The "beef" is that you can't demonstrate it exists in nature before you started trying to stuff it into a math formula and pointing to the sky and claiming "inflation did it". That's the beef.
Your beef, sir, is with the scientific method. You're *supposed* to discuss hypotheses in detail. You're *supposed* to compare them to experiments. The general pattern is that a good hypothesis agrees more and more closely with better and better experiments, and slowly becomes better-regarded ... and remains so until something better comes up.

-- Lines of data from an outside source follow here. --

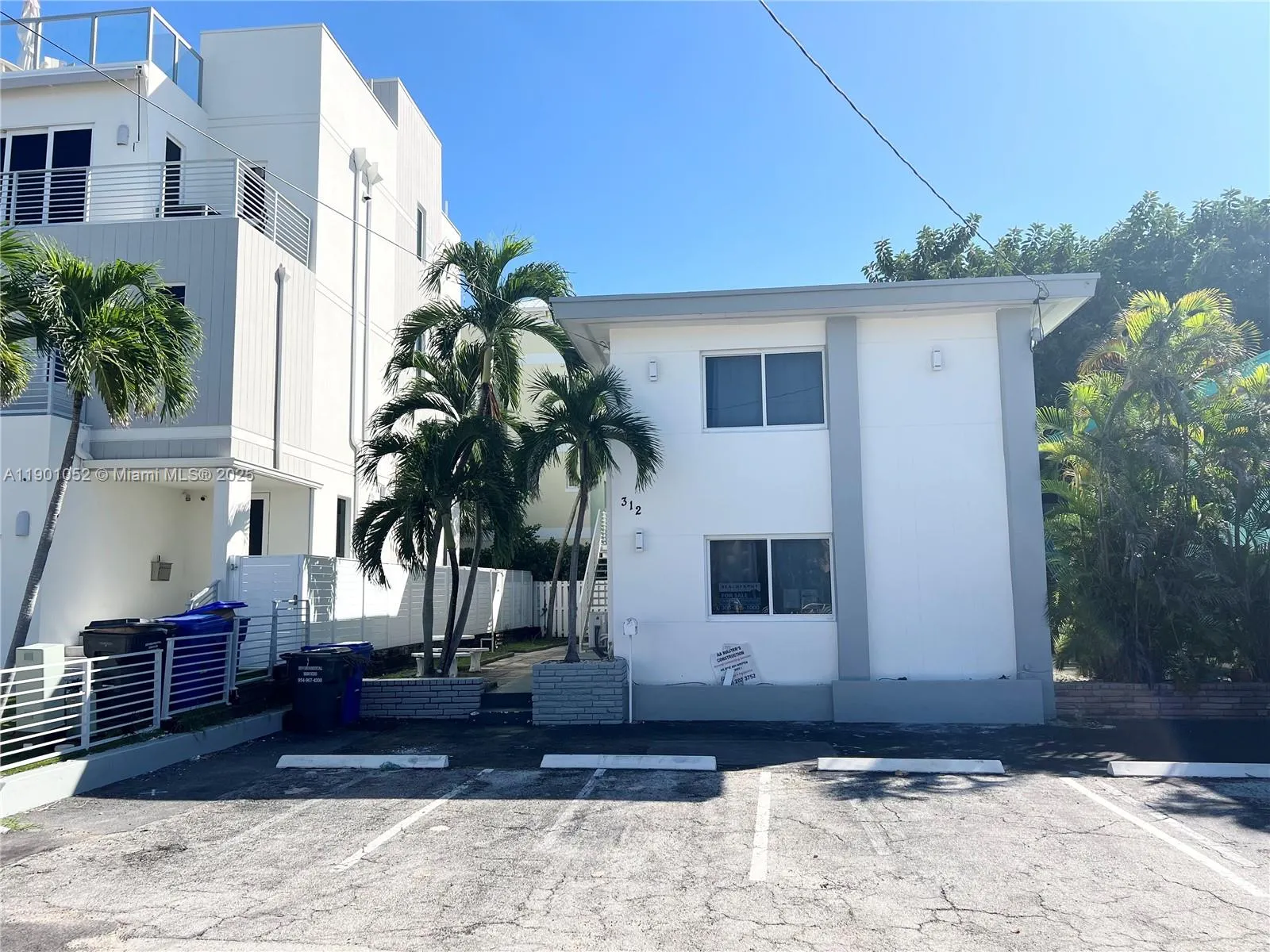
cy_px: 476
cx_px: 635
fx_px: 954
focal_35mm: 26
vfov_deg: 53.1
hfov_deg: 67.3
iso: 50
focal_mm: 5.7
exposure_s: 1/4274
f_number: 1.5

That's where inflation is. For a decade people talked about the (rather outlandish) inflationary hypothesis, then for a decade or so its predictions started being verified one by one, then for another decade the data got better and better and nobody suggested an alternative, so you get to where we are today where maybe half or 3/4 of the papers call it "inflation" and the other 1/2 or 1/4 call it "the inflationary model".

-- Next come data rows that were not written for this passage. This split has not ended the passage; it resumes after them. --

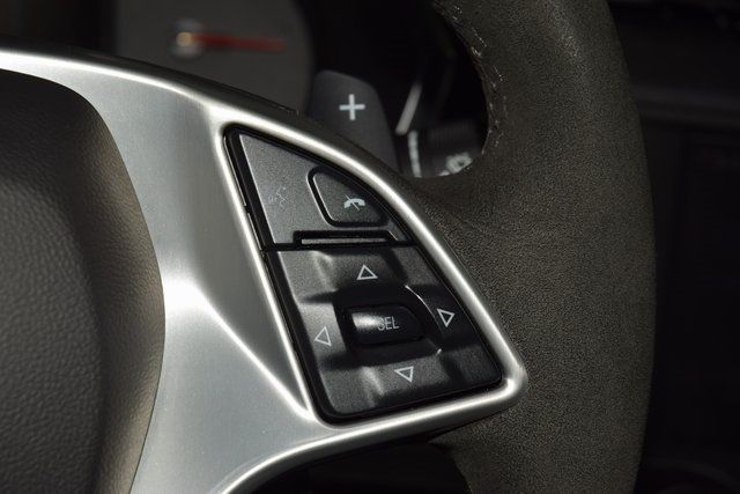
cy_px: 247
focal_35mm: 105
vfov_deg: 13.0
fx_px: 2159
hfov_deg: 19.5
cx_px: 370
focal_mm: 70
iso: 100
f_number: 8
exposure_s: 1/125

General relativity, black holes? Same thing. Lots of theoretical work in the decades before x-ray astronomy. Then a few decades of people saying, "Cyg X-1, which has many of the properties of the hypothetical 'black hole' ...", then a few decades of "Cyg X-1, a candidate for being a'black hole ...", until today you get "Cyg X-1, a black hole of about nine solar masses ...". You're still welcome to present an alternative hypothesis for what SagA* is---and people do. (What was that shell-of-modified-vacuum theory a few years back?)